In the future Redgate Flyway Enterprise has the potential to be utilized with other teams easily. The only tool they need to learn to include the database in continuous integration and continuous delivery is version control. Once database changes are in version control, the tools and workflow in place take care of testing them and moving them through the pipeline automatically.
This has brought a big advantage to the team. As the Data Science Manager outlines “One of the key things is developer confidence and enabling them to take risks because the pipeline is going catch it. With all of the tests in place, they can make big changes and they don’t have to worry about remembering all of the database migrations. It just all flows through, so developers deliver faster and they’re more confident.”

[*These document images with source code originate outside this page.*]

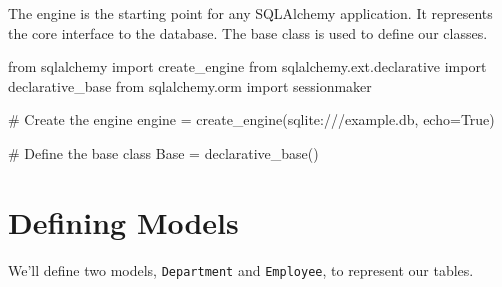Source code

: \documentclass[
  letterpaper,
  DIV=11,
  numbers=noendperiod]{scrreprt}
\newenvironment{Shaded}{\begin{snugshade}}{\end{snugshade}}
\newcommand{\CommentTok}[1]{\textcolor[rgb]{0.37,0.37,0.37}{#1}}
\newcommand{\ImportTok}[1]{\textcolor[rgb]{0.00,0.46,0.62}{#1}}
\newcommand{\NormalTok}[1]{\textcolor[rgb]{0.00,0.23,0.31}{#1}}
\newcommand{\OperatorTok}[1]{\textcolor[rgb]{0.37,0.37,0.37}{#1}}
\newcommand{\StringTok}[1]{\textcolor[rgb]{0.13,0.47,0.30}{#1}}
\newcommand{\VariableTok}[1]{\textcolor[rgb]{0.07,0.07,0.07}{#1}}
\begin{document}
The engine is the starting point for any SQLAlchemy application. It
represents the core interface to the database. The base class is used to
define our classes.

\begin{Shaded}
\begin{Highlighting}[]
\ImportTok{from}\NormalTok{ sqlalchemy }\ImportTok{import}\NormalTok{ create\_engine}
\ImportTok{from}\NormalTok{ sqlalchemy.ext.declarative }\ImportTok{import}\NormalTok{ declarative\_base}
\ImportTok{from}\NormalTok{ sqlalchemy.orm }\ImportTok{import}\NormalTok{ sessionmaker}

\CommentTok{\# Create the engine}
\NormalTok{engine }\OperatorTok{=}\NormalTok{ create\_engine(}\StringTok{\textquotesingle{}sqlite:///example.db\textquotesingle{}}\NormalTok{, echo}\OperatorTok{=}\VariableTok{True}\NormalTok{)}

\CommentTok{\# Define the base class}
\NormalTok{Base }\OperatorTok{=}\NormalTok{ declarative\_base()}
\end{Highlighting}
\end{Shaded}

\section{Defining Models}\label{defining-models}

We'll define two models, \texttt{Department} and \texttt{Employee}, to
represent our tables.
\end{document}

Finally, and importantly for this US based financial institution, Redgate Flyway Enterprise makes compliance with auditing and regulatory requirements far easier. The IT team can demonstrate to auditors and other stakeholders what changes were deployed to the production databases, when they were made, and who made the change for what reason. The Data Science Manager summarizes this, saying “I hate this term, because nothing’s ever self-documenting, but Flyway really is the best form of self-documenting system you can get for that type of stuff.”
The Data Science Team are now continuing their quest to identify problems in the software delivery process and fix them. They’ve found that if they aim to automate just one small task a week instead of trying to automate everything, they get a lot more done.